А пока копошатся во рву люди, лопатами суглинок ковыряют, поднимают в плетеных корзинах землю на вал. Серьезно отец к осаде готовится, решил из Овруча твердыню неприступную сделать.

Мы надо рвом стоим, и все я никак не могу вперед шагнуть да в град войти. Боязно мне. Оттого и знобит и в руках дрожь мелкая.

– Ты чего, Добрыня, остановился-то? – это Ярун ко мне подошел.

Он был первым из старых друзей, кого я на родной земле встретил.

Мы под вечер до реки граничной добрались. Постарались тихонько на родной берег перебраться. Но стоило нам с Любавой через Ирпень переправиться да в сухое переодеться, как тут же из лесу на нас двое граничников выскочили. Ребята молодые, но сразу видно – хваткие. Плащи на них зеленые. Наши. Древлянские. У одного топор на рукоять длинную насажен, у другого – палица железом окована. Первый сбоку зашел, а второй наперерез коню моему шустро кинулся.

– Что это за невидаль нам с Полянского берега занесло? – крикнул шустрый и схватил за узду моего жеребца.

– Ты ручонки-то убери, – сказал я ему и навершие меча в кулаке сжал. – Не ровен час, взбрыкнет коник, так зубов не досчитаешься. Он у меня дерганый, особенно после купания. Вишь, фыркает. Это значит, что ты ему не слишком по норову пришелся.

– Да ладно уж, – сказал паренек, – и не таких норовистых обламывали, – но руку все же отдернул.

– Вы кто такие будете? – спросил второй граничник, возрастом постарше. – Чего в землю нашу приперлись?

– Ну, положим, что земля это такая же ваша, как и моя. Древлянин я по рождению, али по говору не признали?

– Что-то не разберем никак, – хмыкнул тот да топор свой поправил, чтоб плечо не тер.

– А баба? – вновь подал голос шустрый.

– Кому баба, а кому мужнина жена, – сказала Любава. – Я Микулы-огнищанина дочка. Слыхал про такого?

– Про Микулу слыхал. Даже видел однажды, а вот о дочке его…

– Это что же получается? – снова встрял старший. – Ты Любава, что ли?

– Ну, слава тебе, Даждьбоже! Хоть один про меня знает.

– Погоди, – почесал в затылке граничник. – Выходит, что ты Добрыне нашему женой доводишься?

– Выходит, что так, – сказал я.

– Понятно, – разулыбался отрок. – А ты тогда кто? – спросил он меня.

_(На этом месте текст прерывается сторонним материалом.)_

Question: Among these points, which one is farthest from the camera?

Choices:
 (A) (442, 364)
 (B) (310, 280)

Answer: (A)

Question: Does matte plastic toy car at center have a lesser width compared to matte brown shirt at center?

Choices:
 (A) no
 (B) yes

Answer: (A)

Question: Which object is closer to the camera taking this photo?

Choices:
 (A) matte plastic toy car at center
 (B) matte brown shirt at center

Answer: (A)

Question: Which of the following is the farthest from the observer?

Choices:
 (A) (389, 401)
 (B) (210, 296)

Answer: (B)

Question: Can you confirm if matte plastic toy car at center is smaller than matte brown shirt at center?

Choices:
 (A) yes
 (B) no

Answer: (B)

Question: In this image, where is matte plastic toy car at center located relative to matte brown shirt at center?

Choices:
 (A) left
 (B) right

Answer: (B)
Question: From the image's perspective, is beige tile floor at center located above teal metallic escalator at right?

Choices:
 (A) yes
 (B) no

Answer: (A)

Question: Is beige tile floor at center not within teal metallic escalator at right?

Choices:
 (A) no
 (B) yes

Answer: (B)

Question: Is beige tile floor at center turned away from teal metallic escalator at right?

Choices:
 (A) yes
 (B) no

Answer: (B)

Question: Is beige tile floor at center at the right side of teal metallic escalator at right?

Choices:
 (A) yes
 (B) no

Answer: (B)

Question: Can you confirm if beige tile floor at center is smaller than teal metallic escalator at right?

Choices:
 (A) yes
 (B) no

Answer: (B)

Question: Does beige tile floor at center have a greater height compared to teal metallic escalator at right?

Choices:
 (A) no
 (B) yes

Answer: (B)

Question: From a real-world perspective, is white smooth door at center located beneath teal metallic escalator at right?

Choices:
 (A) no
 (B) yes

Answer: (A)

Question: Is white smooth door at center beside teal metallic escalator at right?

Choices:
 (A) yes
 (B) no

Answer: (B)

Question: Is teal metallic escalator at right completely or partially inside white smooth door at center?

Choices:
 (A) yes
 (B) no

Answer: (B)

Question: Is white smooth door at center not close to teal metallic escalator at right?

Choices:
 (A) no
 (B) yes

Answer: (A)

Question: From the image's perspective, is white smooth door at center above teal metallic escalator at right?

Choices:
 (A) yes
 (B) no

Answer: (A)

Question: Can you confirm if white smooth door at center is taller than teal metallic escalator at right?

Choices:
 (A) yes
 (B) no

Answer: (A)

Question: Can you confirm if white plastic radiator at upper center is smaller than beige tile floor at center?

– Так ведь, – пожал я плечами, – я он и есть.

– Кто он-то?

– Добрын.

– Ой, не могу! – Шустрый паренек палицу из рук выронил, за живот схватился и залился громким смехом. – Ой, смотрите, люди добрые, как меня, горемычного, обмануть хотят! Ой, да что же у меня на лбу написано, что я дурачок непутевый?

– Чего это он разошелся? – спросил я старшего.

Тот в ответ на меня недоверчиво покосился и топор с плеча снял.

– А то, что брешешь ты, как кобель некормленый.

– С чего это вдруг?

– А с того. – Молодой глаза от слез утер, рукоять палицы носком подцепил, подкинул ее и поймал ловко. – Сдается мне, – сказал вдруг серьезно, – что вы лазутчики Полянские. Слазь с коня, а то сейчас я ему ноги переломаю.

– Животина-то тебе чем не угодила? – разозлился я.

– А тем, что она на своем хребте вражину носит! – сказал малый.

– Не враги мы, – спокойно сказала Любава. – Мы в Овруч едем. Добрыня с отцом повидаться хочет.

– И эта туда же, – сказал старший. – Ты-то хоть, мужнина жена, не встревай. Ты что? Думаешь, мы поверим, что это Добрыня?